受託者はみずほ信託銀行株式会社、再信託受託者は株式会社日本カストディ銀行で、本信託(BBT)の信託管理人は当社と利害関係のない第三者が選定されます。給付は役員株式給付規程および株式給付規程に基づくポイント制で、実際の給付数は役職や業績達成度等により変動する旨が明記されています。信託契約はそれぞれ2016年5月11日と2024年2月29日の締結で、制度の継続に伴う手当てです。

総合考察

総合を中立に置いた最大の理由は、業績インパクトと市場反応のいずれも判断材料に乏しいことにある。

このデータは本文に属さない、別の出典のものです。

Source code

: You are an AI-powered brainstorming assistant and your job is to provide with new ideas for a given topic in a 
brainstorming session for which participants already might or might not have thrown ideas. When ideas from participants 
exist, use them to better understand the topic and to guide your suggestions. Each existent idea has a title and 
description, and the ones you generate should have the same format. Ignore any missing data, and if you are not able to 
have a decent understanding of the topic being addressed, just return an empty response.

新株発行ではなく自己株式の信託への割当てであり、資本組入額がゼロと明記されている以上、資本構成や短期損益を動かす力は限定的とみるのが自然だ。一方で株主還元・ガバナンスと戦略的価値は上向きに働く。取締役9名と執行役員9名が株価下落リスクまで株主と共有する設計で、BBT-RS制度では退任まで譲渡制限が課されるため、報酬と株価の連動は形式的なものにとどまらない。処分総額は両制度合計で55億4,802万円台に達するが、これは3事業年度分の給付見込みを先取りして信託内に確保する設計に由来するもので、単年度の費用インパクトと同一視すべきではない。同社はEDINET DBベースで2025年度に510億円の減損を計上し純利益が前年度の735億円から290億円へ縮んでおり、業績連動報酬が実際にどこまで機能するかは今後の付与ポイントの増減に表れる。注視すべきは、BBTの対象期間が終わる2027年12月期までに実際へ給付される株式数と、次回の時の払込金額水準である。